Collected data
*** Block opens ***

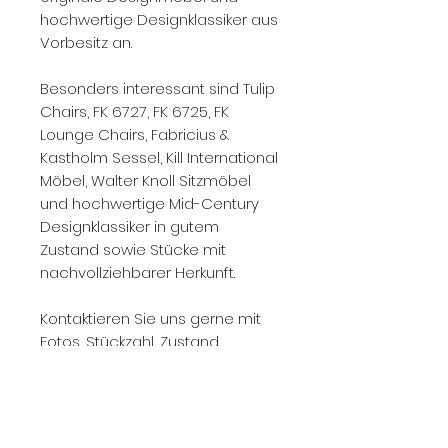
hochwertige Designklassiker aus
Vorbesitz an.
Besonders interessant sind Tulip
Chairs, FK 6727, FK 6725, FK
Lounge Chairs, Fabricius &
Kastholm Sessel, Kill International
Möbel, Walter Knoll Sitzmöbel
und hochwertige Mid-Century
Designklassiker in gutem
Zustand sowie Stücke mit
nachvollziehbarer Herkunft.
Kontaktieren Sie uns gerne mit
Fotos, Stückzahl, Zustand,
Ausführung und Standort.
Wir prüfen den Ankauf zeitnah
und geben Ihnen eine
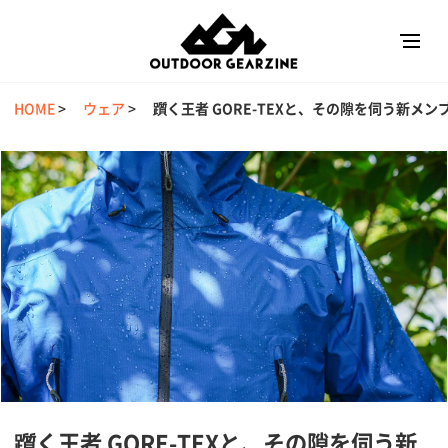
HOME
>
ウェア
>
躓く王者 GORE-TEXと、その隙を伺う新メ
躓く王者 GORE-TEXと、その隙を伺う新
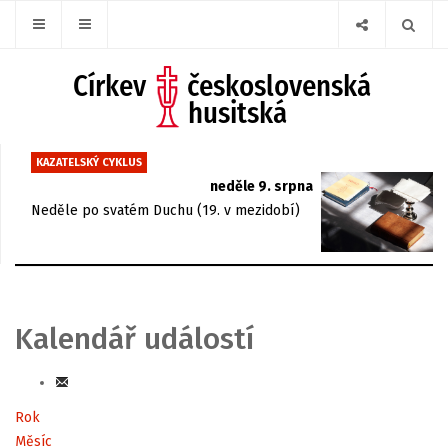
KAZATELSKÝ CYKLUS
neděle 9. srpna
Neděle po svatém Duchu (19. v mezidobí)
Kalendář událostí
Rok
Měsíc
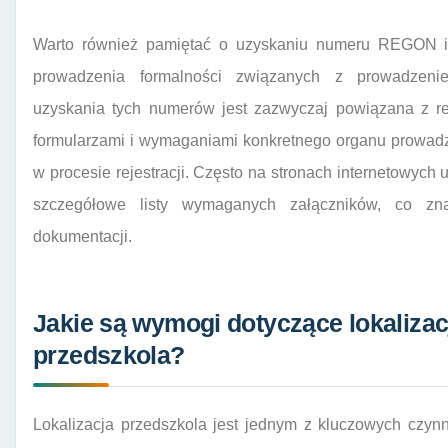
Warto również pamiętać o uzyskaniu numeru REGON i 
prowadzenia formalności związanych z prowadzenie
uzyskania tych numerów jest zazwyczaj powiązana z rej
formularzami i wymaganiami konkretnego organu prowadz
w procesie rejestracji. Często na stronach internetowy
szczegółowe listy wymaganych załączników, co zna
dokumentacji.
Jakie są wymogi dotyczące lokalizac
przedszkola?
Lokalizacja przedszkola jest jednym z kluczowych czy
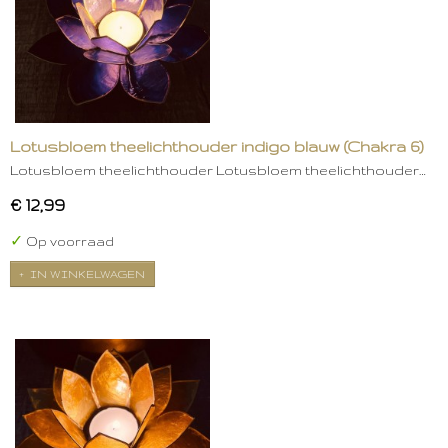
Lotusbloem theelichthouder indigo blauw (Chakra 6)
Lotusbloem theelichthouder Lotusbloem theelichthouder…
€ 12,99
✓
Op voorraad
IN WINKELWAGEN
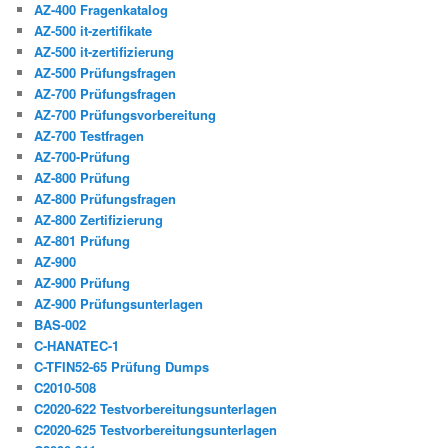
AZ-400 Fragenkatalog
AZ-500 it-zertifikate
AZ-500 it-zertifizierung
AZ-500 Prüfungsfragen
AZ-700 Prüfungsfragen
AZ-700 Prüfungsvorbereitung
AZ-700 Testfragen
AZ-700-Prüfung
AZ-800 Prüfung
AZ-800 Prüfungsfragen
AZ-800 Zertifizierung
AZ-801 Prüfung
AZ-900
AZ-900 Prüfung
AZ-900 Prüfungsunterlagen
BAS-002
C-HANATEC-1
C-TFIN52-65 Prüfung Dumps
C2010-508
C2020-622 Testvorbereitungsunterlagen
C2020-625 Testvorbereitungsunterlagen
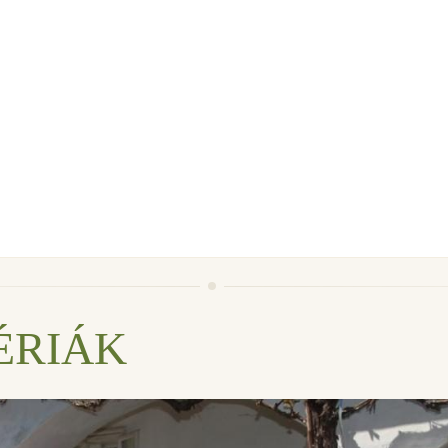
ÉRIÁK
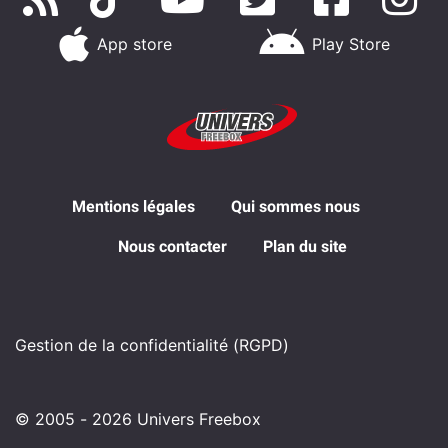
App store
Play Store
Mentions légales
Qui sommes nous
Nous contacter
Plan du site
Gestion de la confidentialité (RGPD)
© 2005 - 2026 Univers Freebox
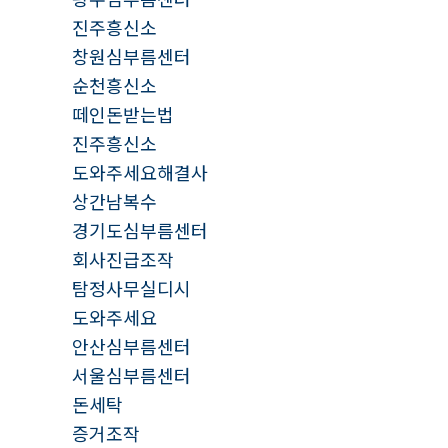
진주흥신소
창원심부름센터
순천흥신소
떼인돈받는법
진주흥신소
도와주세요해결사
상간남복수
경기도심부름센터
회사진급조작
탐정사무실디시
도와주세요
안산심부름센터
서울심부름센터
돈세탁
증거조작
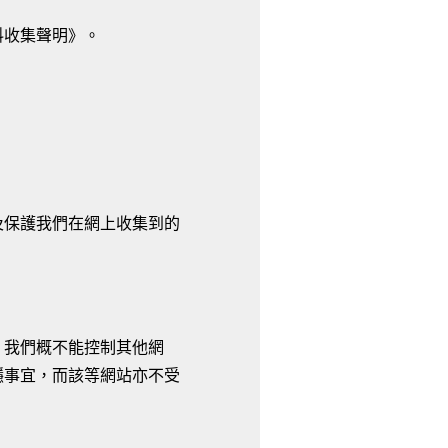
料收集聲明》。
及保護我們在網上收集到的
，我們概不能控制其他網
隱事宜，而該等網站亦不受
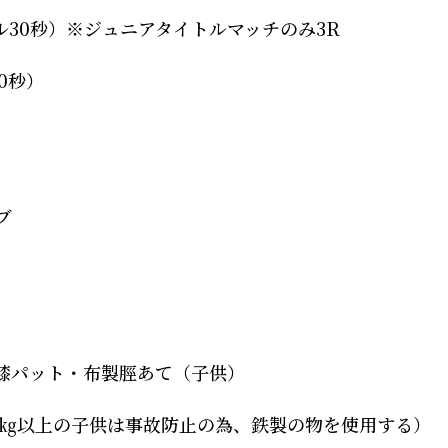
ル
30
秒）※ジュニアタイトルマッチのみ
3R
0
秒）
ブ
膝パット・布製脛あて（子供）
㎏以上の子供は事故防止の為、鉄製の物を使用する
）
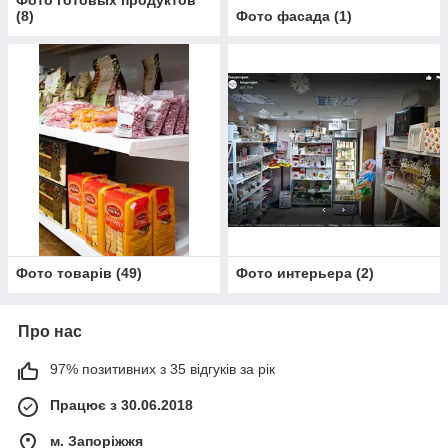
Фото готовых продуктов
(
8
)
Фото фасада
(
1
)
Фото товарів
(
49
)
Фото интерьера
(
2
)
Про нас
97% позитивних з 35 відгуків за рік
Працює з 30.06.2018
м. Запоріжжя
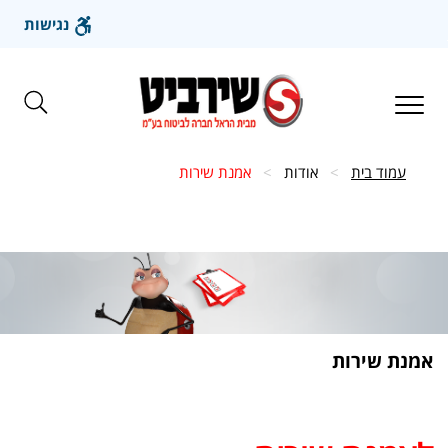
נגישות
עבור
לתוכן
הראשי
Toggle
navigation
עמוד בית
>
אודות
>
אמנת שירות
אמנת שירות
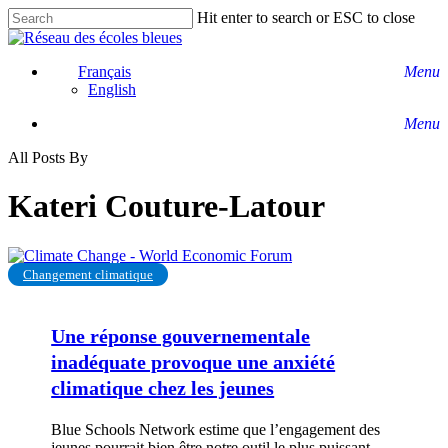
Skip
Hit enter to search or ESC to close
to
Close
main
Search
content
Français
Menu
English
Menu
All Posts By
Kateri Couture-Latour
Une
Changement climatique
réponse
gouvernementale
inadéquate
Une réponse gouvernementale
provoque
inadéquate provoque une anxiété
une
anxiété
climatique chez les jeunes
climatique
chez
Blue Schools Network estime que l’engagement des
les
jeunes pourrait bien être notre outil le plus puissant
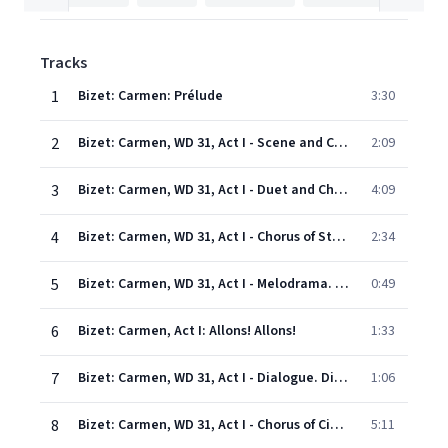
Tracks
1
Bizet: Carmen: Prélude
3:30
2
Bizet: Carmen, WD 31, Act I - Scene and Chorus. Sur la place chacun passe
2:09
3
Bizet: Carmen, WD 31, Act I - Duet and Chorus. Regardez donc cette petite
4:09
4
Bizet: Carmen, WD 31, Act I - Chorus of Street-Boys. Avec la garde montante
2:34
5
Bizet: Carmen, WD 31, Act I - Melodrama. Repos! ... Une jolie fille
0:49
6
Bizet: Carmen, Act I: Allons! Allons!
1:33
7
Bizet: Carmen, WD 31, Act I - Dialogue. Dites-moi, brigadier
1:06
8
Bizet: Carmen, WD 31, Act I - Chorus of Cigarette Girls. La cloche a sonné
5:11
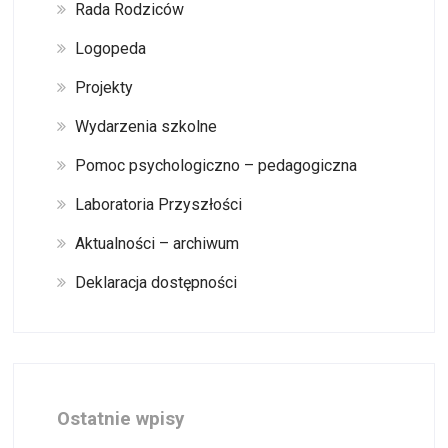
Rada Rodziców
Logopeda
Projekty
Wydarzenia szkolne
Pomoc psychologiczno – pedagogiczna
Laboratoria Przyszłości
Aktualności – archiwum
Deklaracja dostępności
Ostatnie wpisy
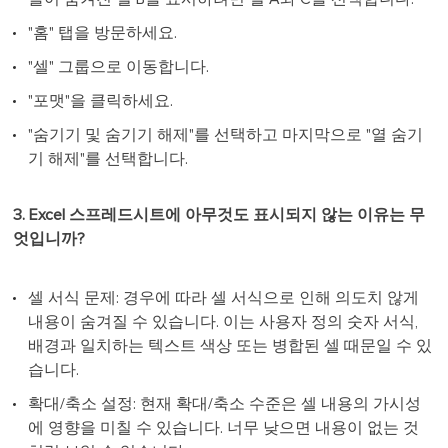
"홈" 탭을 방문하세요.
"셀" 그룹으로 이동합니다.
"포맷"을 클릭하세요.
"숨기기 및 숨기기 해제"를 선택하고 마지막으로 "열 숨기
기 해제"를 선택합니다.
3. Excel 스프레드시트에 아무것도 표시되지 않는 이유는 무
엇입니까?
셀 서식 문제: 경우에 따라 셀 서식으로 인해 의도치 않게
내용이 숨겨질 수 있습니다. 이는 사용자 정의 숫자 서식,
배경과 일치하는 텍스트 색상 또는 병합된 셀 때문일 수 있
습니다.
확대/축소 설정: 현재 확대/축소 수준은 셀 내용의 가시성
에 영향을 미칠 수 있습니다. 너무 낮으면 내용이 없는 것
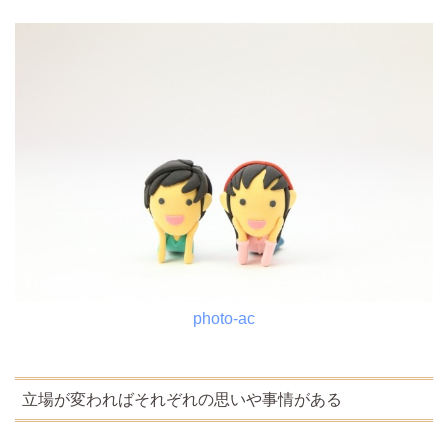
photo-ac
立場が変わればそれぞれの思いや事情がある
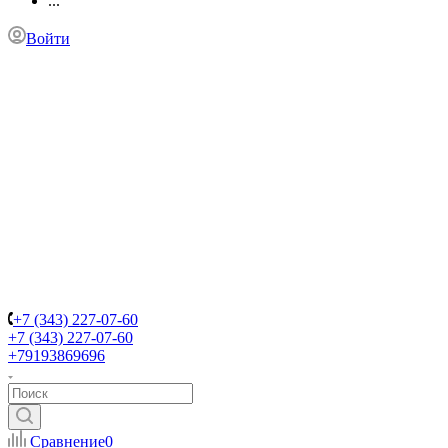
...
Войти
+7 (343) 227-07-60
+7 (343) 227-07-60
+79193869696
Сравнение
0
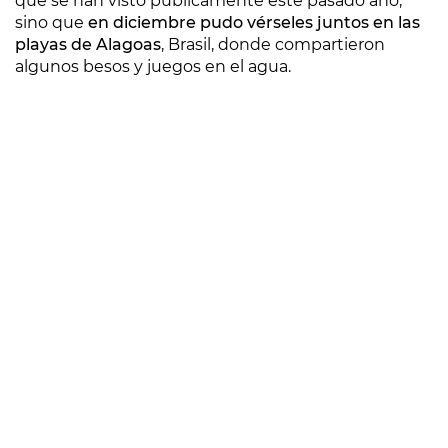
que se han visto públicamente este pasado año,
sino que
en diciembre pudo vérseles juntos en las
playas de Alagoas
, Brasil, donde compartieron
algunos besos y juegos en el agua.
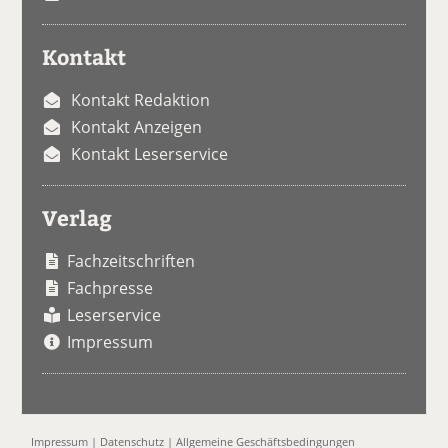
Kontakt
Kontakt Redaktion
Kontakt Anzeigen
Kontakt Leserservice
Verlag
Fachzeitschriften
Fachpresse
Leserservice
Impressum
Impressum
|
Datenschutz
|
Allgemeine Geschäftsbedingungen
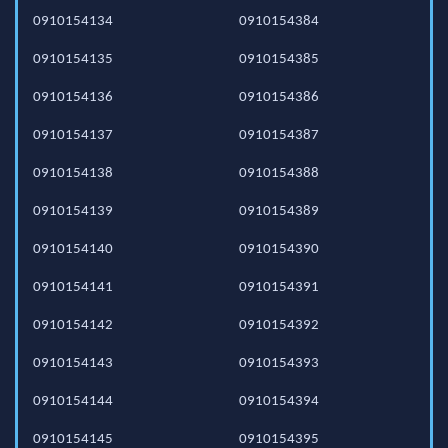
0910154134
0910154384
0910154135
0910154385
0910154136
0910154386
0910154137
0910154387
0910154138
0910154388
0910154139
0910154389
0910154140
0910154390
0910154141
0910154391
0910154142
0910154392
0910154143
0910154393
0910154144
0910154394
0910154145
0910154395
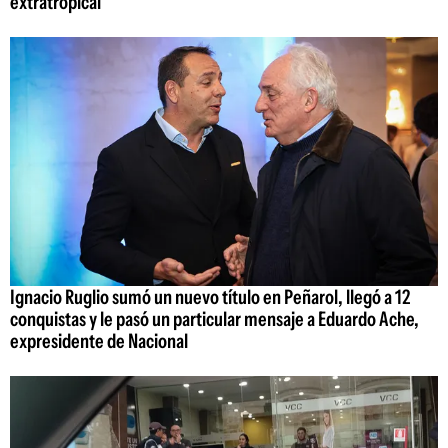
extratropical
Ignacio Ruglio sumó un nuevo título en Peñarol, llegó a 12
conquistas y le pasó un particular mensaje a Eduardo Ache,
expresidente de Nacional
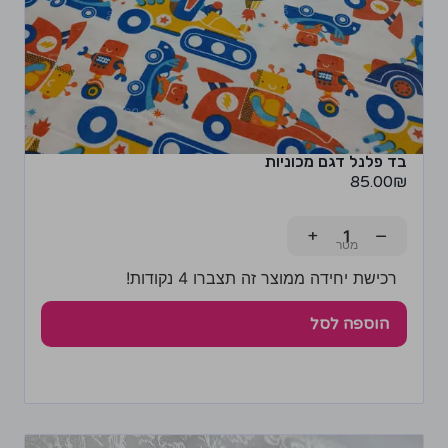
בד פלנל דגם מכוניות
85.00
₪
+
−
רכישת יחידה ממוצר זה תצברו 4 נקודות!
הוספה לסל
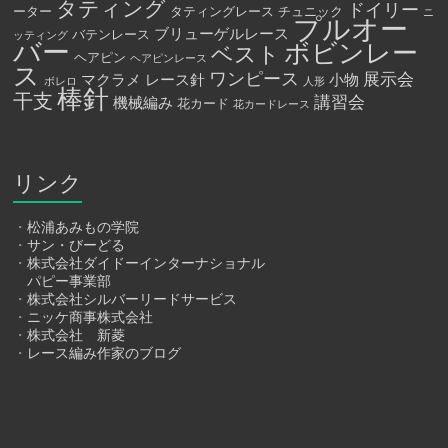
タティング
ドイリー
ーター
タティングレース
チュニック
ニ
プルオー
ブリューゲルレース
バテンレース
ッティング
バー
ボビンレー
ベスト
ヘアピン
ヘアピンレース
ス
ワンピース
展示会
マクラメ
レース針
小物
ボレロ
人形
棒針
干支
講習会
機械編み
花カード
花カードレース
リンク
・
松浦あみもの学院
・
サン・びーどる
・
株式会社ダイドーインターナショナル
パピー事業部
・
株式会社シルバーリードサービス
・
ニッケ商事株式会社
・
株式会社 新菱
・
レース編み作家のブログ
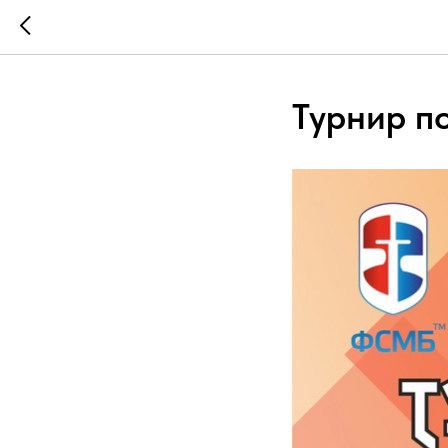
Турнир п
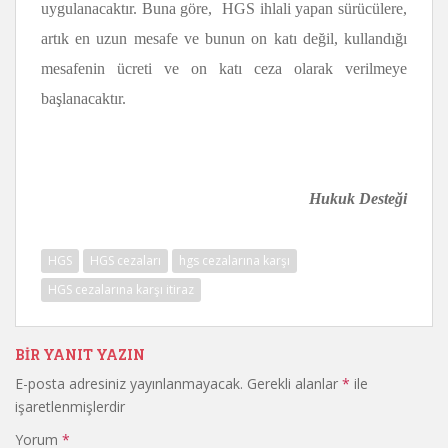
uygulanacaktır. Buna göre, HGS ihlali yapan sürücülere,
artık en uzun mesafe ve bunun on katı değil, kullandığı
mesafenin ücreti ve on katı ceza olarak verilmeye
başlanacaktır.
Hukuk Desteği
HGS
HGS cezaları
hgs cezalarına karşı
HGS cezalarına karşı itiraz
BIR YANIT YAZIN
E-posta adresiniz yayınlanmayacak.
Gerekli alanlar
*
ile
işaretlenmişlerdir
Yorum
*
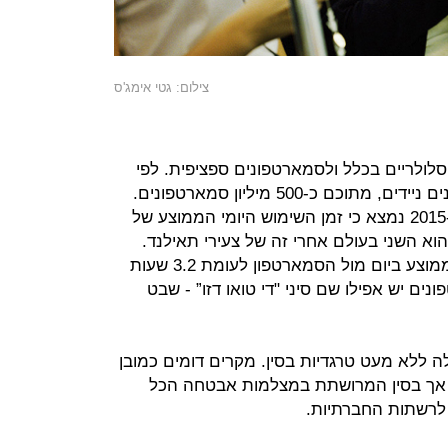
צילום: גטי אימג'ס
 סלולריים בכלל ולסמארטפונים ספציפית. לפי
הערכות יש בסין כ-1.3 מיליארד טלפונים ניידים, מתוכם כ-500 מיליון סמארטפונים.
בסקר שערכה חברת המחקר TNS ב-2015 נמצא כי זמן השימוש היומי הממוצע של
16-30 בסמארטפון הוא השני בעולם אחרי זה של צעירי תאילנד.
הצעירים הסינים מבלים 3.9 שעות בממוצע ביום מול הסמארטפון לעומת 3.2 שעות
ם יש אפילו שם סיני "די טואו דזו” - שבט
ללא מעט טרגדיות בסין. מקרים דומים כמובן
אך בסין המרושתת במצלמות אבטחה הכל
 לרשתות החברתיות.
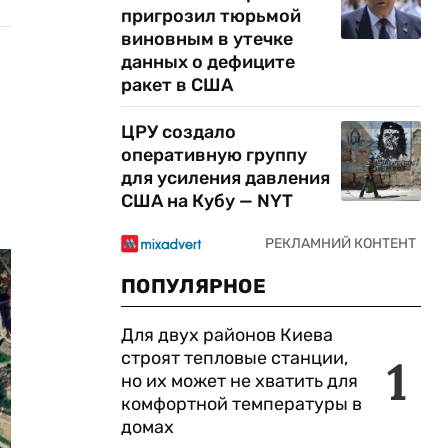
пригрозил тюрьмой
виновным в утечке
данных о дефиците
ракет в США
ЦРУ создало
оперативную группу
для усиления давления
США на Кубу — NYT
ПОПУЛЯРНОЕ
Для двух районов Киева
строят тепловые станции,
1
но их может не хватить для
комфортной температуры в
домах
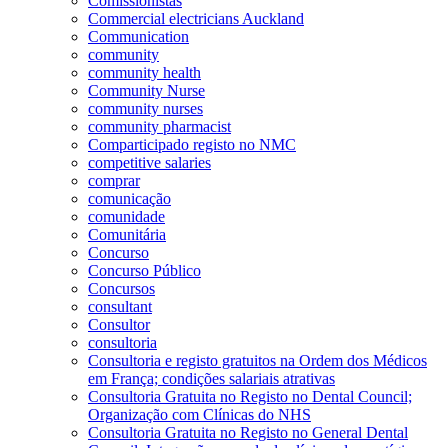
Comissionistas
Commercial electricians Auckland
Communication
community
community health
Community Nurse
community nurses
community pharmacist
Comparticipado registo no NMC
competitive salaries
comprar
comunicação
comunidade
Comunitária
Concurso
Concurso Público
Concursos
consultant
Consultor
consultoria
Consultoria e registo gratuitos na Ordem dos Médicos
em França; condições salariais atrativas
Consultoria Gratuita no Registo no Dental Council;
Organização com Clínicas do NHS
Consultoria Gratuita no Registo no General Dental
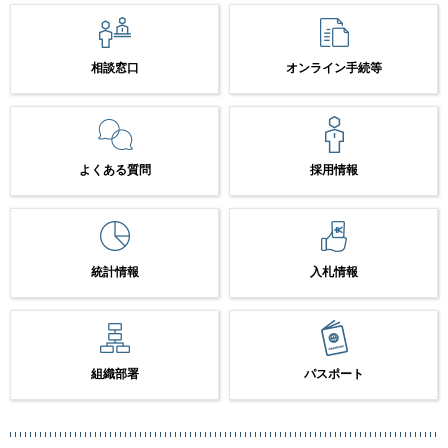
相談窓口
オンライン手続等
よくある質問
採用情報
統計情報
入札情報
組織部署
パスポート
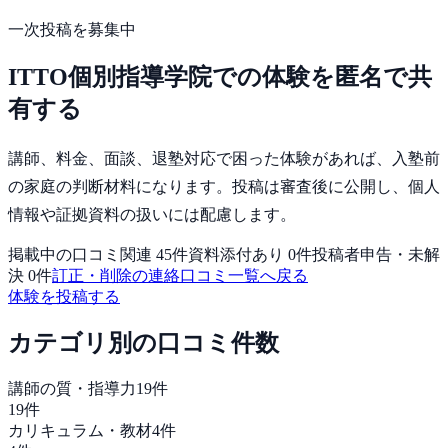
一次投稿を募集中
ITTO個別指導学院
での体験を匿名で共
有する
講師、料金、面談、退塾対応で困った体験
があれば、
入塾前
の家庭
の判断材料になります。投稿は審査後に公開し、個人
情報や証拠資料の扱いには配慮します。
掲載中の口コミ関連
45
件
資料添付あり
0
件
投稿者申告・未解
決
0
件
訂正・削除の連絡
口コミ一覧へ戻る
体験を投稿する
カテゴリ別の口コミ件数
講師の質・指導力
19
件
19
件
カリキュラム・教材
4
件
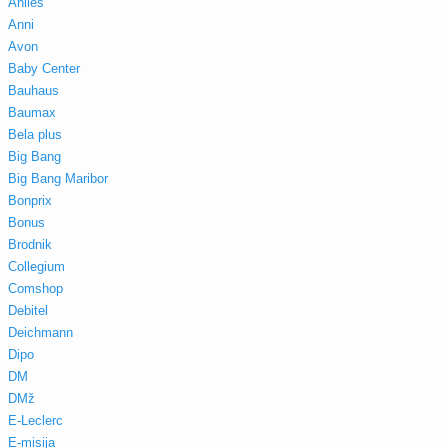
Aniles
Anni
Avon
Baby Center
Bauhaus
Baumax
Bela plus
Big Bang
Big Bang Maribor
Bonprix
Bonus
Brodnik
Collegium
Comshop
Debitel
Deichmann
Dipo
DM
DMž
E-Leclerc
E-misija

*** Block closes ***

WORK ORDER - Scan the entries above for the string "בסין" and copy each line containing it.

YOUR RESPONSE -
הערכות יש בסין כ-1.3 מיליארד טלפונים ניידים, מתוכם כ-500 מיליון סמארטפונים.
ללא מעט טרגדיות בסין. מקרים דומים כמובן
אך בסין המרושתת במצלמות אבטחה הכל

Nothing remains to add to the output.